Frequently Asked Questions
Is DeepSeek V4 really open source?
Yes. Both V4-Pro and V4-Flash are released under the MIT License on Hugging Face, which permits commercial use, modification, and redistribution with minimal restrictions. This is a permissive open-source license, not a restricted or modified one. You can download the weights, fine-tune them for your own purposes, and run them on your own infrastructure without asking DeepSeek for permission.
What's the difference between V4-Pro and V4-Flash?
V4-Pro is the larger, more capable model at 1.6 trillion total parameters with 49 billion active per token. V4-Flash is smaller and cheaper at 284 billion total parameters with 13 billion active. Both share the same 1 million token context window and the same three reasoning effort modes. For most workloads, V4-Flash delivers 85 to 95 percent of Pro's quality at roughly one-twelfth the output-token cost. Reserve V4-Pro for tasks where you specifically need its stronger agentic coding, long-context reasoning, or knowledge capabilities.
Can I run DeepSeek V4 on my home computer?
V4-Pro, no — it requires at least 8 H100 80 GB GPUs, which is data-center hardware. V4-Flash is borderline feasible on a 128 GB unified-memory Apple Silicon machine (Mac Studio M3 Ultra or M5 MacBook Pro 128 GB) with community quantization, or on a multi-GPU rig with INT4 quantization. For models you can actually run on typical home hardware, Qwen3.6, Gemma 4, and smaller Llama variants remain the practical choices — our local AI hardware guide covers the full picture.
How does V4 compare to Claude Opus 4.7 and GPT-5.5?
On competitive programming (Codeforces), pure code generation (LiveCodeBench), and structured math problems (Apex Shortlist), V4-Pro leads or matches both. On real-world software engineering (SWE Verified), V4-Pro ties Claude Opus 4.6. On factual knowledge retrieval (SimpleQA-Verified) and expert-level reasoning (HLE, GPQA Diamond), Gemini 3.1 Pro and Claude Opus 4.7 hold a measurable edge. DeepSeek's own paper describes V4 as trailing the frontier by "approximately 3 to 6 months" on the hardest reasoning tasks — an unusually honest self-assessment.
Is it safe to send sensitive data to DeepSeek's API?

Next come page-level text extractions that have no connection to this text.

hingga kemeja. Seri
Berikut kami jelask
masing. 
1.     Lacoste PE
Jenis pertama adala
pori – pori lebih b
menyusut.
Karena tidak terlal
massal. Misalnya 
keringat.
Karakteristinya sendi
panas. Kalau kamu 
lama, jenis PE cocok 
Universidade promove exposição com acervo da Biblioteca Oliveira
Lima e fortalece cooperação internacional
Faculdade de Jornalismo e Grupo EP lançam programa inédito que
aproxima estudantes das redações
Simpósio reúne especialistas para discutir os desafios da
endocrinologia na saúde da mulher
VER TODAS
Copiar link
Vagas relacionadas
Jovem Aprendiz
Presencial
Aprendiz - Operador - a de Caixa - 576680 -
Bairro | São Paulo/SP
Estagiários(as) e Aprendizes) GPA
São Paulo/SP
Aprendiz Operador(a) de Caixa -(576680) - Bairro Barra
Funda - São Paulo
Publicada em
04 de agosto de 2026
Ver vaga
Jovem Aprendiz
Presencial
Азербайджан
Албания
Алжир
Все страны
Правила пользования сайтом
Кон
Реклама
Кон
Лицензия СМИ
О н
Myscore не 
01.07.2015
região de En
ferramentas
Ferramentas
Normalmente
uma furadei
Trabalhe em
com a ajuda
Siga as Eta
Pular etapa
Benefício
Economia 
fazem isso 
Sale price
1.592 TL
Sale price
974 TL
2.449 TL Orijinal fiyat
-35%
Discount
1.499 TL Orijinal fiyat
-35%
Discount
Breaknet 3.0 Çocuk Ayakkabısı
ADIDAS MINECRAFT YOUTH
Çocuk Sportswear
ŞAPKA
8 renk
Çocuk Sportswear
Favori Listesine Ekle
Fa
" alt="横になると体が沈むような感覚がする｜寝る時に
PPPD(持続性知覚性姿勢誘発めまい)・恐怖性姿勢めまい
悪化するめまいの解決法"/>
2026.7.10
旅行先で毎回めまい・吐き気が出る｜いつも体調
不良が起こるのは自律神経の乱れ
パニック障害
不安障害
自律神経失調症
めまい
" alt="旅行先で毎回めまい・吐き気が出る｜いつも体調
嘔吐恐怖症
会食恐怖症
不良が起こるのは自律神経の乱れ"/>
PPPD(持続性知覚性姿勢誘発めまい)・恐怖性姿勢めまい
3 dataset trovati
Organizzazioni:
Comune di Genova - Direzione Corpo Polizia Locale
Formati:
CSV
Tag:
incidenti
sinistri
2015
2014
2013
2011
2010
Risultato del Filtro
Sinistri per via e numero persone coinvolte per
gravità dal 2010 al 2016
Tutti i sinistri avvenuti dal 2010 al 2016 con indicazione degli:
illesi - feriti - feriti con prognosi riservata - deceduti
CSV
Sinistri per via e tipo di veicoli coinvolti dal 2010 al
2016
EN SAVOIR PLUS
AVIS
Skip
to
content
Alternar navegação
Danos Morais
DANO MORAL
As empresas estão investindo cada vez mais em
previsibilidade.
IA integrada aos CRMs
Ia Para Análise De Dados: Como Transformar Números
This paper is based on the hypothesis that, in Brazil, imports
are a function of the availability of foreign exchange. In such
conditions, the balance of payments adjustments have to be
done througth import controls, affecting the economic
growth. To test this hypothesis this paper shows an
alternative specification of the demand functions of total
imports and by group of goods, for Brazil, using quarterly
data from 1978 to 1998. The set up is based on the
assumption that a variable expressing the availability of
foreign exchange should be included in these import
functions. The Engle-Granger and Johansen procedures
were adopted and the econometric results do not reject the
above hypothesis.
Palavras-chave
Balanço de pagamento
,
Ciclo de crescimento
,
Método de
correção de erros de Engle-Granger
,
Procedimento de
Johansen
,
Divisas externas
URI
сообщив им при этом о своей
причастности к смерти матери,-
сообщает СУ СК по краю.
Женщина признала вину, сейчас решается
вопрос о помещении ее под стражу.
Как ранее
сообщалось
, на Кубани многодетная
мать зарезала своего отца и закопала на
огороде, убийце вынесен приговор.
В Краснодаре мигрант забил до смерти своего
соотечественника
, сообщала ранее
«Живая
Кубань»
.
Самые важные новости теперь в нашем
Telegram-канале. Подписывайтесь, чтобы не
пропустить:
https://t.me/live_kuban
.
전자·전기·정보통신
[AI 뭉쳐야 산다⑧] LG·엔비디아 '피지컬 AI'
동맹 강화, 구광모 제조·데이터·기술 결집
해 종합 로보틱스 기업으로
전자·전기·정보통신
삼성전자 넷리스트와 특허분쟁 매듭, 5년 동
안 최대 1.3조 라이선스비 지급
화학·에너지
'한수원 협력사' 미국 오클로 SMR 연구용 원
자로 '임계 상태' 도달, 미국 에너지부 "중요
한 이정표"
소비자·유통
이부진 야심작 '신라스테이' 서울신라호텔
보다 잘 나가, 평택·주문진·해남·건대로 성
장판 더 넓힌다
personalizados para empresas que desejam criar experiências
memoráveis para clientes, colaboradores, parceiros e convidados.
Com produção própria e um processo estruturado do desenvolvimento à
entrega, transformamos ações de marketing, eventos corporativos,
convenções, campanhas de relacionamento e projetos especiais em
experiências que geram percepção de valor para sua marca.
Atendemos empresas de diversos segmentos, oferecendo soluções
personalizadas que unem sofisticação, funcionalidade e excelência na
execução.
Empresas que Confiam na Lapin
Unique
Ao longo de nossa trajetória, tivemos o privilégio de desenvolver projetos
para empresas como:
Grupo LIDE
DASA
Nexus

That depends on what you mean by "sensitive." For personal use and non-regulated workloads, the calculus is similar to sending prompts to any foreign-hosted AI API. For regulated industries, IP-sensitive enterprise work, or anyone with data-residency obligations, the Chinese hosting location and DeepSeek's history in distillation accusations are both legitimate concerns. The three reasonable mitigations are self-hosting V4-Flash locally, using a non-DeepSeek API provider like OpenRouter, or routing only non-sensitive traffic to V4 while keeping regulated data on providers you have already vetted.
What hardware do I need to self-host V4-Flash?
The realistic paths are a single Nvidia H200 with 141 GB HBM3e, a pair of A100 80 GB GPUs, four RTX 4090s with INT4 quantization and measurable quality trade-offs, or a 128 GB unified-memory Apple Silicon machine (Mac Studio M3 Ultra or M5 MacBook Pro 128 GB) running a community-quantized GGUF or MLX build. vLLM and SGLang are the recommended inference frameworks for GPU deployments; llama.cpp and MLX are the typical choices on Apple Silicon.
When will the existing deepseek-chat and deepseek-reasoner models stop working?
DeepSeek has scheduled the retirement of both legacy model strings for July 24, 2026 at 15:59 UTC. Until then, requests to those endpoints are being routed to V4-Flash in Non-Thinking and Thinking modes respectively. Any production code still pointing at deepseek-chat or deepseek-reasoner should migrate to deepseek-v4-pro or deepseek-v4-flash before that cutoff.